Leggendo le sinossi si è portati inevitabilmente a mettere i due film in correlazione: la musica, la Campania, un padre, una figlia. Poi guardandoli invece è altrettanto inevitabile non trovare somiglianze. Il Cratere è un film intimo girato con un’intenzione e uno stile totalmente diversi. La musica all’interno del film è solo lo spunto narrativo e non è il fulcro del racconto. Ma speriamo che questo parallelismo porti almeno fortuna.
Più in generale, cos’è che vi attrae in una storia? Qual è il trampolino di lancio della vostra creatività?
È come una piramide di eventi e casualità, incontri, visioni, noia. In questo casso siamo partiti da un’idea semplicissima ambientata però in uno spazio preciso, e solo vivendo le atmosfere di quel luogo l’intreccio si è sviluppato fino a inglobare poi elementi inimmaginabili se si rimane seduti a una scrivania. Ma ogni passaggio narrativo, ogni svolta, ha bisogno di un nuovo impulso.
In quanto tempo siete arrivati alla stesura definitiva della sceneggiatura de Il Cratere?
Più di un anno.
E in sala di montaggio com’è andata?
Avendo lavorato tantissimo sulla sceneggiatura è stato semplicissimo. In più durante le riprese, approfittando dei tempi lunghi di lavorazione, abbiamo premontato le sequenze su cui avevamo dei dubbi e alcune abbiamo deciso di rigirarle fino a quando non eravamo completamente soddisfatti. Una volta in sala il film si è disteso sotto i nostri occhi, e sono state davvero poche le modifiche strutturali.

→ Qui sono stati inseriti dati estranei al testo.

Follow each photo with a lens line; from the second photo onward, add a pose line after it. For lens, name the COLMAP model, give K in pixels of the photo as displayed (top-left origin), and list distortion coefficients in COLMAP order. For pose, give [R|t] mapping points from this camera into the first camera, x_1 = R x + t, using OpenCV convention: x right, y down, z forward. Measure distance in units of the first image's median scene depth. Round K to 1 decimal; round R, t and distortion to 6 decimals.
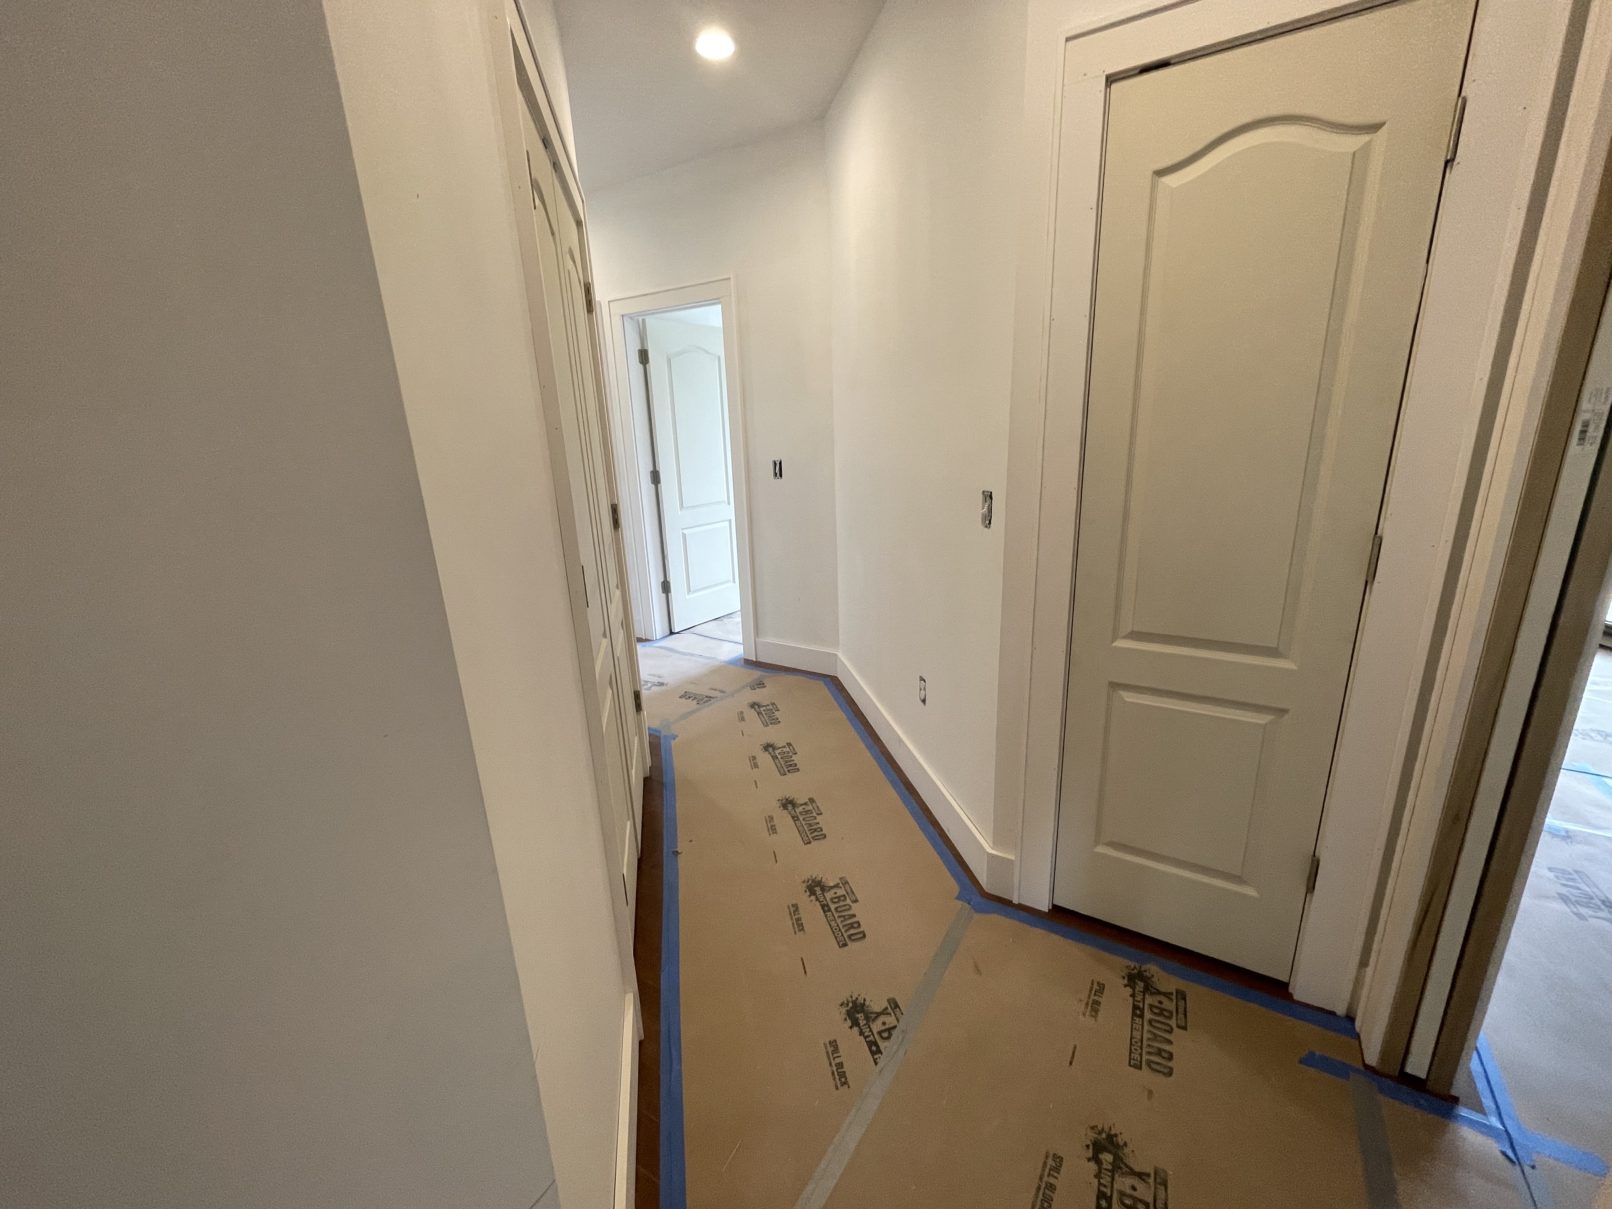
lens RADIAL K [[651.7, 0, 809.6], [0, 651.7, 604.1], [0, 0, 1]] dist [-0.000866, -0.000264]
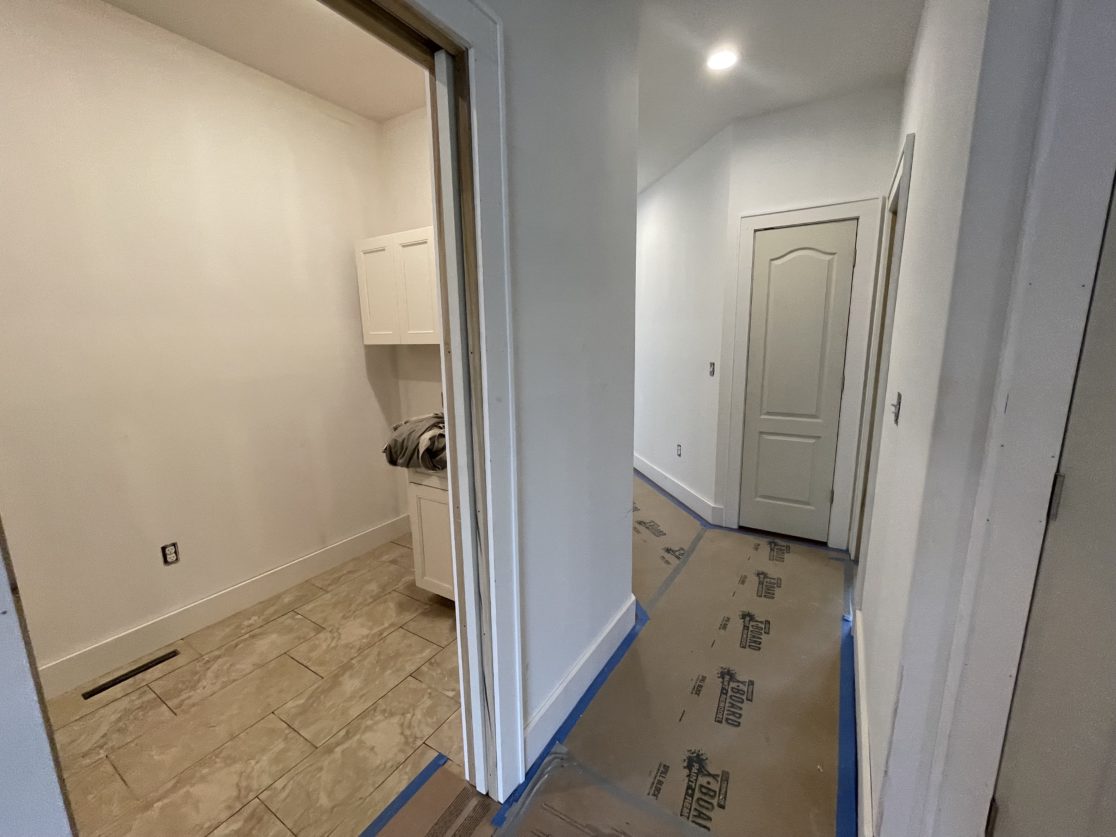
lens RADIAL K [[451.2, 0, 558.6], [0, 451.2, 420.2], [0, 0, 1]] dist [-0.000866, -0.000264]
pose [[0.999731, 0.018222, 0.014331, -0.419463], [-0.016944, 0.996256, -0.084780, 0.253532], [-0.015822, 0.084514, 0.996297, -0.898011]]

Come avete reagito alla notizia della selezione in Concorso alla Settimana della Critica?
Ci sembrava il posto giusto dove mostrare il film.
Sin dalla fondazione, Writers Guild Italia si batte perché venga riconosciuta agli sceneggiatori – iscritti e non – l’importanza del proprio ruolo all’interno della filiera produttiva dell’audiovisivo. Fino a poco tempo fa, nei cataloghi dei maggiori festival – compreso ancora oggi Venezia – gli sceneggiatori non venivano nemmeno menzionati. Da questo punto di vista qual è stata la vostra esperienza in passato?
Venendo dal documentario la nostra esperienza è ancora peggiore. Nel documentario lo sceneggiatore scompare mentre è un ruolo essenziale, spesso più del regista.
Secondo voi cosa manca alle storie che vengono scritte in Italia?
Manca un investimento deciso sullo sviluppo, che non è per noi solo scrittura ma soprattutto tempo retribuito. Anche il nostro piccolo film non sarebbe stato possibile senza i fondi di sviluppo del MiBact e di Pulse Film e BritDoc. Scrivere una sceneggiatura in due mesi impone necessariamente un abbassamento delle potenzialità perché limita le prime stesure, quelle più ardite, costringendo subito a restringere l’immaginazione nel campo del possibile.